Required work – Format the lines of the records below as a JSON list of strings, with one string per line. Skip blank lines and leave out the picture lines.

(Figure understanding tasks)
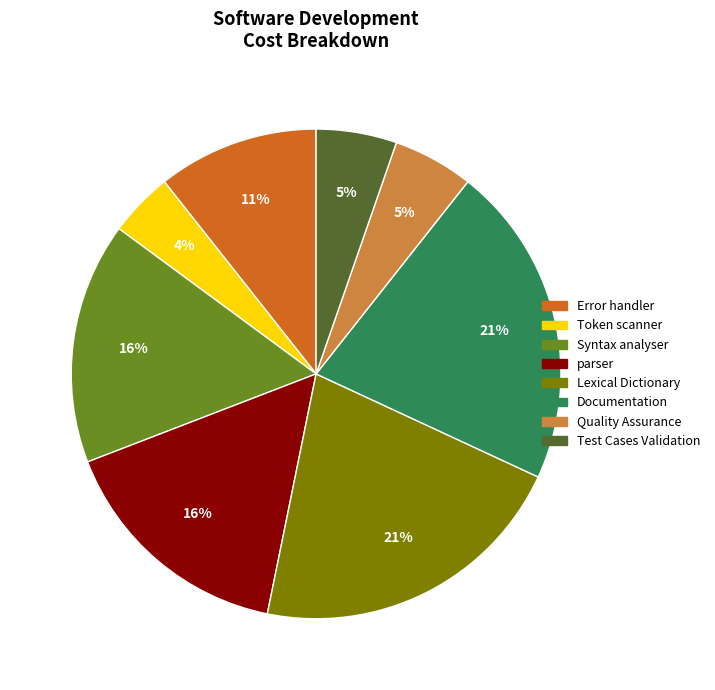

What percentage is the parser slice, to the nearest percent?

16%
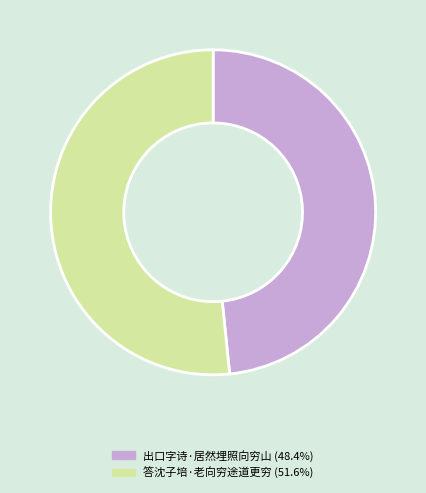

Combined, do 答沈子培·老向穷途道更穷 and 出口字诗·居然埋照向穷山 account for over 50%?

Yes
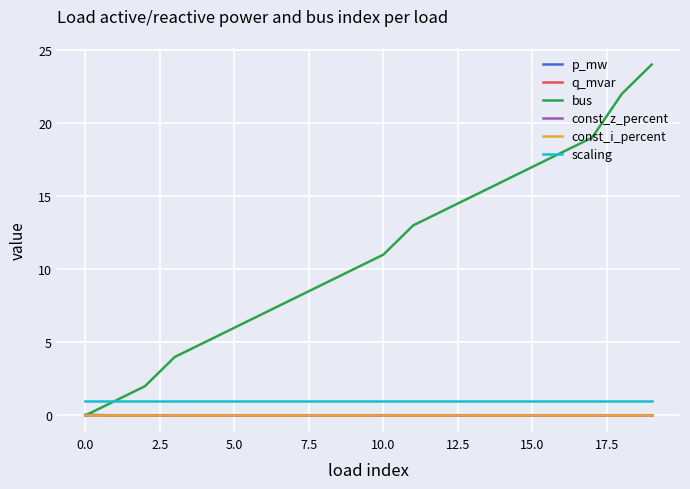

Does the chart display data point markers on the line(s)?

No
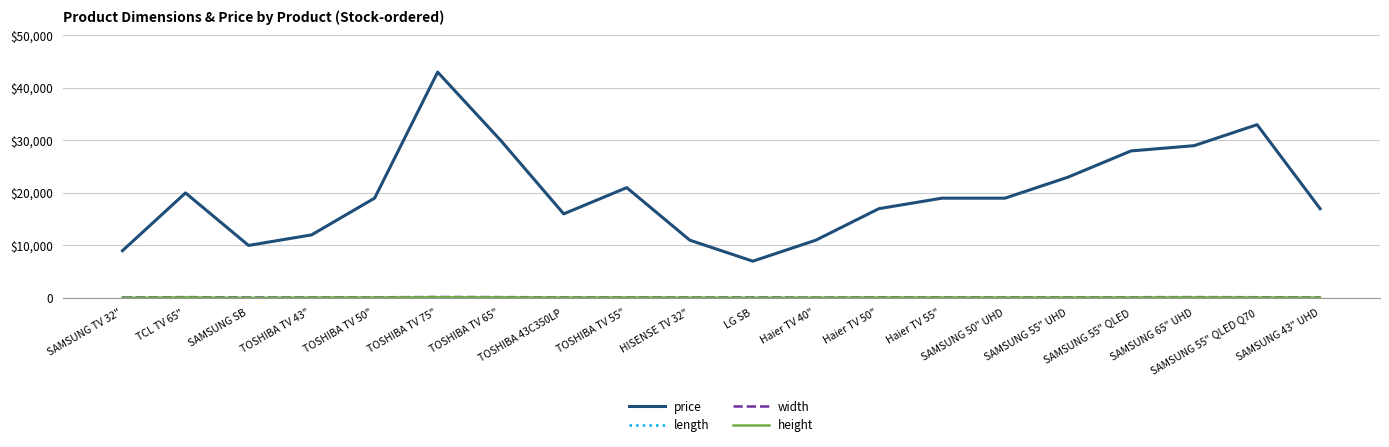

Between TOSHIBA TV 65" and SAMSUNG 55" QLED Q70, which series saw the biggest shift?

price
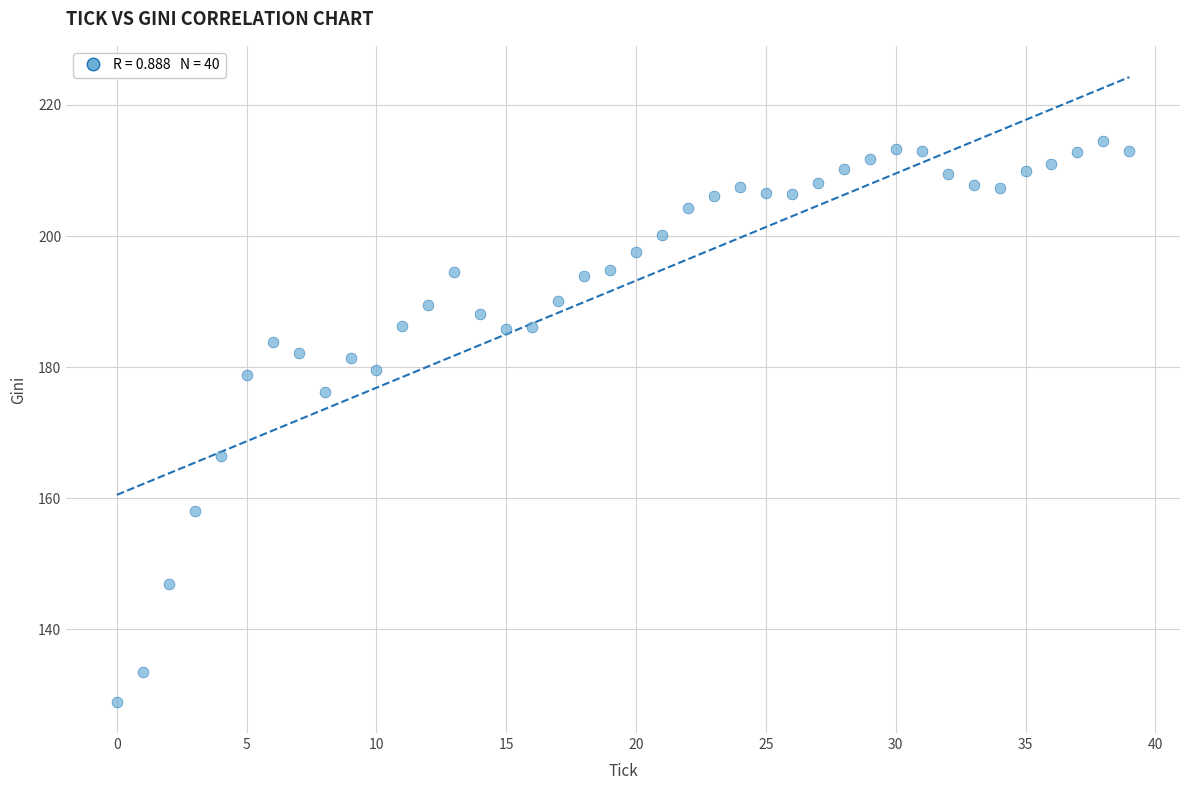

What is the range of Y values (max minus min)?

85.6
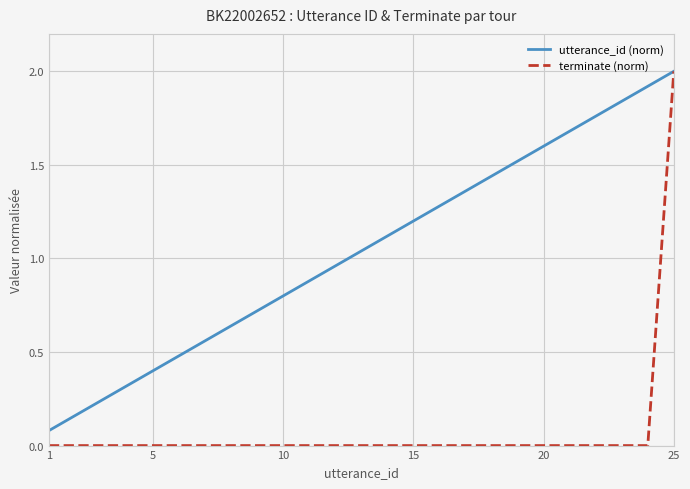

True or false: utterance_id (norm) has more than 1 interior local peaks.

False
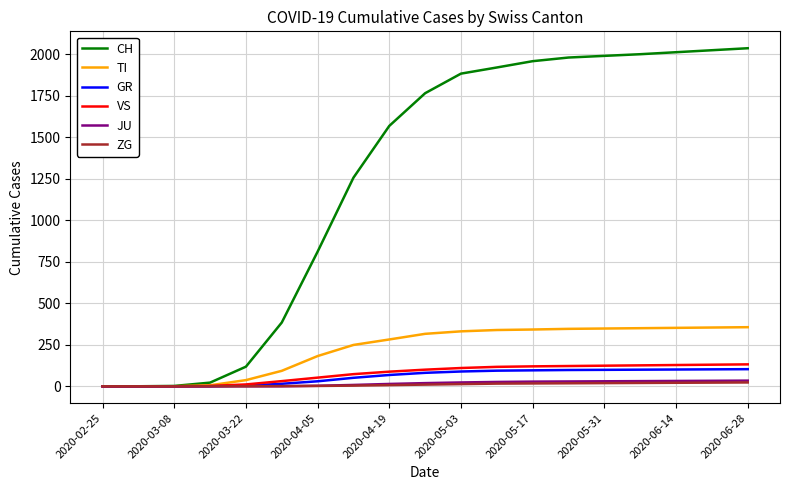

Which series has the largest total across all categories?

CH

Answer to the exercise –
[
  "What percentage is the parser slice, to the nearest percent?",
  "16%",
  "Combined, do 答沈子培·老向穷途道更穷 and 出口字诗·居然埋照向穷山 account for over 50%?",
  "Yes",
  "Does the chart display data point markers on the line(s)?",
  "No",
  "Between TOSHIBA TV 65\" and SAMSUNG 55\" QLED Q70, which series saw the biggest shift?",
  "price",
  "What is the range of Y values (max minus min)?",
  "85.6",
  "True or false: utterance_id (norm) has more than 1 interior local peaks.",
  "False",
  "Which series has the largest total across all categories?",
  "CH"
]